═══ Excerpted passage
- Battle of Dodota: Part of Menelik's Expansions
| Date | December 1883 |
| Location | Dodota, Arsi Province, Ethiopia |
| Result | Arsi victory |

Belligerents
- Shewa Supported by: France (arms); United Kingdom (arms);: Arsi Oromo

Commanders and leaders
- Negus Menelik II: Leenjiso Diga Jatene Bultum (WIA)

Casualties and losses
- Heavy: Minimal

= Battle of Dodota =

1883 battle in present-day Arsi, Ethiopia

The Battle of Dodota, also known as the Battle of Doddota, was a military engagement fought in December 1883 between a force of Arsi Oromo led by Leenjiso Diga and Jatene Bultum and a Shewan force led by Negus (King) Menelik II. This was during Negus Menelik II's second campaign against the Arsi.
══════
═══ Data for analysis
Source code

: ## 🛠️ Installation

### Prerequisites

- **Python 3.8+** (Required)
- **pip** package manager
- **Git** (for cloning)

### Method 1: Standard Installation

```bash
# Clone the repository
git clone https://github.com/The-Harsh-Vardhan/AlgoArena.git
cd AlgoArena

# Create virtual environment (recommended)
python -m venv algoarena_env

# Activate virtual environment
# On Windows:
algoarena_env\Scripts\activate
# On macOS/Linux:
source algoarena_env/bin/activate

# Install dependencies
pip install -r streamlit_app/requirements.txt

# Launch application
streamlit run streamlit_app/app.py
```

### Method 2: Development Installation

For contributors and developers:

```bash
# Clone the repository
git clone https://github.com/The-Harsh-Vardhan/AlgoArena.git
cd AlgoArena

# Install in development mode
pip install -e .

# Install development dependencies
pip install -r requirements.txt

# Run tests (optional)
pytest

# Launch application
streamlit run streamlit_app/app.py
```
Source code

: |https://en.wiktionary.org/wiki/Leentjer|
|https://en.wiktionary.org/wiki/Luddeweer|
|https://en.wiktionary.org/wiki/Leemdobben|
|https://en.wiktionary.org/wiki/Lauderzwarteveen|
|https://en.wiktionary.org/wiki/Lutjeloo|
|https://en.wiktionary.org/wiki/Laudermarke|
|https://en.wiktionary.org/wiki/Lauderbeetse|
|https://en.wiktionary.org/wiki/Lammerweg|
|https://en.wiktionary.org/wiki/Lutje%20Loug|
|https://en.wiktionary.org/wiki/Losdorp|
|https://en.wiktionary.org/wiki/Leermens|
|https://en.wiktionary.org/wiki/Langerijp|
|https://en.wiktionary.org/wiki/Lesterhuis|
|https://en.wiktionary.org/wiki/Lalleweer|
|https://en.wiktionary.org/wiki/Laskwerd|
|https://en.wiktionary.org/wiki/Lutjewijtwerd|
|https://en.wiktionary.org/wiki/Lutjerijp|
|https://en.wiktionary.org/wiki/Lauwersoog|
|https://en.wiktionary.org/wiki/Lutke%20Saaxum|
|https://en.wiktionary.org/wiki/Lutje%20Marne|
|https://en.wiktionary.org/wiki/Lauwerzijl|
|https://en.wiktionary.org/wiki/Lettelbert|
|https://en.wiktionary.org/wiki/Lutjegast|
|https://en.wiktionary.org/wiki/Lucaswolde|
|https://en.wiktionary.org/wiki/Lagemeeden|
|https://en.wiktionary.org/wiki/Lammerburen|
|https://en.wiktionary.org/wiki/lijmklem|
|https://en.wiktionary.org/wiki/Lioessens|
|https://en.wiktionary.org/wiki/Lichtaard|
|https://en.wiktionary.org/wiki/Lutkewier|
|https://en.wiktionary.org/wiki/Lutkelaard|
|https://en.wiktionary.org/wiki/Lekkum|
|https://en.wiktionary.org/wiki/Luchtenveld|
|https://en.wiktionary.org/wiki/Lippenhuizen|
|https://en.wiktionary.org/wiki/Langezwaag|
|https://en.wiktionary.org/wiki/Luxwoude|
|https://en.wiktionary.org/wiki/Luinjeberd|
══════
■ **Exercise goal**: Reproduce the whole Battle of Dodota page above, word for word.

■ **Task result**:
- Battle of Dodota: Part of Menelik's Expansions
| Date | December 1883 |
| Location | Dodota, Arsi Province, Ethiopia |
| Result | Arsi victory |

Belligerents
- Shewa Supported by: France (arms); United Kingdom (arms);: Arsi Oromo

Commanders and leaders
- Negus Menelik II: Leenjiso Diga Jatene Bultum (WIA)

Casualties and losses
- Heavy: Minimal

= Battle of Dodota =

1883 battle in present-day Arsi, Ethiopia

The Battle of Dodota, also known as the Battle of Doddota, was a military engagement fought in December 1883 between a force of Arsi Oromo led by Leenjiso Diga and Jatene Bultum and a Shewan force led by Negus (King) Menelik II. This was during Negus Menelik II's second campaign against the Arsi.